- Founded: 1978
- University: Longwood University
- Head coach: Ray Noe (2nd season)
- Conference: Big South Conference
- Location: Farmville, Virginia
- Home stadium: Bolding Stadium (Capacity: 500)
- Nickname: Lancers
- Colors: Blue and white

College World Series appearances
- Division II: 1982

NCAA regional champions
- Division II: 1982

NCAA tournament appearances
- Division II: 1982, 1984, 1987, 1991, 1992, 1993

= Longwood Lancers baseball =

Big South NCAA Division I baseball team

The Longwood Lancers baseball team represents Longwood University, which is located in Farmville, Virginia. The Lancers are an NCAA Division I college baseball program that competes in the Big South Conference. They began competing in Division I in 2005 and joined the Big South Conference in 2013 after 8 seasons as an independent.

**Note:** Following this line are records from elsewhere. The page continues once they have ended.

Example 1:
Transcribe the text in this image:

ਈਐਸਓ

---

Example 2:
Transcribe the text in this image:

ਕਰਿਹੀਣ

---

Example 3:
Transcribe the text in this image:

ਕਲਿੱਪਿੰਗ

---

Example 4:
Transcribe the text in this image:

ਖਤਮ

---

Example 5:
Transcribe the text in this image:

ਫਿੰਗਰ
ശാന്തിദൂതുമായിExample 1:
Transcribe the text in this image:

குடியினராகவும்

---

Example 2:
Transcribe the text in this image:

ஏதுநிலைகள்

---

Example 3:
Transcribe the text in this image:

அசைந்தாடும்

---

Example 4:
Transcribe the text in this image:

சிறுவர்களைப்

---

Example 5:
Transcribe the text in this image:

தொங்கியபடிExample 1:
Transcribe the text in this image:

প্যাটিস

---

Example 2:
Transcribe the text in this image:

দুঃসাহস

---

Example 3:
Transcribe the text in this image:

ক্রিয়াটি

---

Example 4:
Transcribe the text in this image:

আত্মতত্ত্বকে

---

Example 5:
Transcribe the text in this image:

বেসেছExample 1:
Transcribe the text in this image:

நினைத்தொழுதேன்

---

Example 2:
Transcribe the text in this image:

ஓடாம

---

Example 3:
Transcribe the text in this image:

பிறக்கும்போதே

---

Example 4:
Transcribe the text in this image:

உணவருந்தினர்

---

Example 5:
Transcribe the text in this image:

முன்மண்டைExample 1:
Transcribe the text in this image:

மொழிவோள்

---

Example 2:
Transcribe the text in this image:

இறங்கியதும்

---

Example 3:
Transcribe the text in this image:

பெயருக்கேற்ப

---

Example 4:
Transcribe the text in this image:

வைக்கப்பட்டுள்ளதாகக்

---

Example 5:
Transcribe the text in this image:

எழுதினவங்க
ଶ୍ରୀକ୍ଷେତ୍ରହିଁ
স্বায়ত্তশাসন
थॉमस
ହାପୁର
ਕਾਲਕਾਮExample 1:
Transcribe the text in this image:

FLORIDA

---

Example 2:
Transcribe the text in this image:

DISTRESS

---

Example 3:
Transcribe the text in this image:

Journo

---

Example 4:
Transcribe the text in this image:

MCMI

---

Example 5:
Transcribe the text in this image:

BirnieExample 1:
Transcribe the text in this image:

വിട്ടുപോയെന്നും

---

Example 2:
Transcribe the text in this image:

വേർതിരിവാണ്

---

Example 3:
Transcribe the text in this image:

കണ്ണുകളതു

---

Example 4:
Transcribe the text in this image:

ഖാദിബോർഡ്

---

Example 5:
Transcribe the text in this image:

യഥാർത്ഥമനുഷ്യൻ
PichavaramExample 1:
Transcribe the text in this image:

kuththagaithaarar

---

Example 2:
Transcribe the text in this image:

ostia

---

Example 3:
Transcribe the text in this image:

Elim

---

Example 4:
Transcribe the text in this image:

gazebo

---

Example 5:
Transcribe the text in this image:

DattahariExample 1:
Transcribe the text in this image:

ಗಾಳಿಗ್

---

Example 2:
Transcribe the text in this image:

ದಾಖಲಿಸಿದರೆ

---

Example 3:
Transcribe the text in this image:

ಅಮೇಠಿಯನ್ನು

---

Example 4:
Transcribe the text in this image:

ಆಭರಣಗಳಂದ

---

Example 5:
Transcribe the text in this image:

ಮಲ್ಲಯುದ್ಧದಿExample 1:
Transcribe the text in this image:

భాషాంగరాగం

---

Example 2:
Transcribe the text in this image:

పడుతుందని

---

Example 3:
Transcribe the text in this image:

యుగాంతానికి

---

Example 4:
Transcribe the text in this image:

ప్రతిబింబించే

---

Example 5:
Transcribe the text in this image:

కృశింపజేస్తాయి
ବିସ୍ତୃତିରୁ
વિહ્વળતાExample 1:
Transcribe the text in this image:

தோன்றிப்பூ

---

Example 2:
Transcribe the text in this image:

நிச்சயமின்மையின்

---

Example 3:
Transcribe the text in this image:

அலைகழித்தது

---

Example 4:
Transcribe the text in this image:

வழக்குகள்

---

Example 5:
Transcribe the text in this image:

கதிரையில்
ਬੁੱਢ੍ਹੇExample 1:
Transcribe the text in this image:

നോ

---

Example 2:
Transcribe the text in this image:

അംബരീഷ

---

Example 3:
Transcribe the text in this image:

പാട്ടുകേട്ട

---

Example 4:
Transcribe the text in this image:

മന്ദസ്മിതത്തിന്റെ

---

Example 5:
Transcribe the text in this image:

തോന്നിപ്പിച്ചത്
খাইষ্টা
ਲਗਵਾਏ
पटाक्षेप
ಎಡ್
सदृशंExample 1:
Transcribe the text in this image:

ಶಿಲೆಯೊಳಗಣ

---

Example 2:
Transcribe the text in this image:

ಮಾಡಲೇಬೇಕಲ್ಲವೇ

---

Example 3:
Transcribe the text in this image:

The Longwood Lancers play all home games on campus at Buddy Bolding Stadium. The Lancers have played in 4 Big South Tournaments, reaching the semifinals in 2016 where they would lose to eventual Big South Conference and national champion Coastal Carolina.

Since the program's inception in 1978, one Lancer have gone on to play in Major League Baseball, outfielder Michael Tucker. Ten Lancers have been drafted, including Michael Tucker who was selected tenth overall in the 1992 Major League Baseball draft.

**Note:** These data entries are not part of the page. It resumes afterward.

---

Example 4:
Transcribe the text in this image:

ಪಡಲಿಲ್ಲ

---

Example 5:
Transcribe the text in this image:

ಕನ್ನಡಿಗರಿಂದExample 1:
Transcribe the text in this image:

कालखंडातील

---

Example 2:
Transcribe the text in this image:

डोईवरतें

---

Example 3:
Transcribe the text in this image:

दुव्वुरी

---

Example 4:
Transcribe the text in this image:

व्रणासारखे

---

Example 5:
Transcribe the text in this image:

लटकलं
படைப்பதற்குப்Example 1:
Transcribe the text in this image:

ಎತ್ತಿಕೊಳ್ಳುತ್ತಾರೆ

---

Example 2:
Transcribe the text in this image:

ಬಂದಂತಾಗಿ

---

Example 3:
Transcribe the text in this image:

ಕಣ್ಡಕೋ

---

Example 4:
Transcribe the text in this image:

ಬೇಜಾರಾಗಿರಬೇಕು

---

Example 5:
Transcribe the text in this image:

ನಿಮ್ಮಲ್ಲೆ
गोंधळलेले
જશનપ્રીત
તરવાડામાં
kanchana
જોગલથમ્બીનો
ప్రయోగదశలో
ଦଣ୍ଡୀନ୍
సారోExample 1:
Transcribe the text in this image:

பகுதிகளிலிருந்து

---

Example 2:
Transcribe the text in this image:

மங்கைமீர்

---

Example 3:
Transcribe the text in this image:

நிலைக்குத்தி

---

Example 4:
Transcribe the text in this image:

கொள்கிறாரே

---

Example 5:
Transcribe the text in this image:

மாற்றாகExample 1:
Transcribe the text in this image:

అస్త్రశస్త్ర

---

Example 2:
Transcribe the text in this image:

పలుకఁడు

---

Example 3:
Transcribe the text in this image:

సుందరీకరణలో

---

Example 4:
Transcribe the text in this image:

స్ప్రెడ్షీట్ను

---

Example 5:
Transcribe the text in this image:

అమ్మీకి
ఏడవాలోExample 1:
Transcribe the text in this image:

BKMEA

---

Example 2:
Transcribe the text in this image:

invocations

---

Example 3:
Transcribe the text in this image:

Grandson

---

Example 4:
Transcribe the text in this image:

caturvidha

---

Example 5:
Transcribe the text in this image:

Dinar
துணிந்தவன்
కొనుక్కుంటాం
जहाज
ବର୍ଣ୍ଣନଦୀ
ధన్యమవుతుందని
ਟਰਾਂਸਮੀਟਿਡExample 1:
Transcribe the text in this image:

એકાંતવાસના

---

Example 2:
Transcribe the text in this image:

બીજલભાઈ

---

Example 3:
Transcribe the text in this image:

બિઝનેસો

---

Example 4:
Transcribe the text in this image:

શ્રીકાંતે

== Conference membership history (Division I only) ==
- 2005–2012: Independent
- 2013–present: Big South Conference

== Buddy Bolding Stadium ==

Buddy Bolding Stadium is a baseball stadium on the Longwood University campus in Farmville, Virginia that seats approximately 500 people. It was opened on March 12, 1994 with an 8–3 win over Davis & Elkins (WV).

== Head coaches (Division I only) ==
Records taken from the 2020 Longwood Year-by-Year Results

| Season | Coach | Years | Record | Pct. |
|---|---|---|---|---|
| 2005–2013 | Buddy Bolding | 9 | 231–213–1 | .520 |
| 2014 | Brian McCullough | 1 | 22–33 | .400 |
| 2015–2021 | Ryan Mau | 7 | 122–219 | .358 |
| 2022–2024 | Chad Oxendine | 3 | 66–93 | .415 |
| Totals | 4 coaches | 20 seasons | 420–513–1 | .450 |

==Year-by-year NCAA Division I results==
Records taken from the 2020 Longwood Year-by-Year Results

Statistics overview
| Season | Coach | Overall | Conference | Standing | Postseason |
Independent (2005–2012)
| 2005 | Buddy Bolding | 16–32 |  |  |  |
| 2006 | Buddy Bolding | 23–27 |  |  |  |
| 2007 | Buddy Bolding | 34–19 |  |  |  |
| 2008 | Buddy Bolding | 23–26–1 |  |  |  |
| 2009 | Buddy Bolding | 26–22 |  |  |  |
| 2010 | Buddy Bolding | 28–20 |  |  |  |
| 2011 | Buddy Bolding | 28–18 |  |  |  |
| 2012 | Buddy Bolding | 27–21 |  |  |  |
Big South Conference (2013–present)
| 2013 | Buddy Bolding | 26–28 | 12–12 | 7th | Big South Tournament |
| 2014 | Brian McCullough | 22–33 | 9–18 | T-10th |  |
| 2015 | Ryan Mau | 22–34 | 9–15 | 8th | Big South Tournament |
| 2016 | Ryan Mau | 32–27 | 14–10 | T-2nd | Big South Tournament |
| 2017 | Ryan Mau | 19–34 | 7–17 | 10th |  |
| 2018 | Ryan Mau | 17–38 | 9–18 | 8th | Big South Tournament |
| 2019 | Ryan Mau | 11–41 | 5–22 | 10th |  |
| Total: |  | 354–420–1 |  |  |  |  |  |  |  |
National champion Postseason invitational champion Conference regular season champion Conference regular season and conference tournament champion Division regular season champion Division regular season and conference tournament champion Conference tournament champion

==Awards and honors (Division I only)==

===Big South First-Team All-Conference===

| Year | Position | Name |
|---|---|---|
| 2013 | 3B | Alex Owens |
| 2014 | SP | Aaron Myers |
| 2016 | SP | Travis Burnette |

Taken from the 2019 Longwood Baseball Stat Records - DI Awards. Updated March 11, 2020.

==Lancers in the Major Leagues==

| | = All-Star | | | = Baseball Hall of Famer |

| Athlete | Years in MLB | MLB teams |
|---|---|---|
| Michael Tucker | 1995–2006 | Kansas City Royals, Atlanta Braves, Cincinnati Reds, Chicago Cubs, San Francisco Giants, Philadelphia Phillies, New York Mets |

Taken from Baseball Reference. Updated March 11, 2020.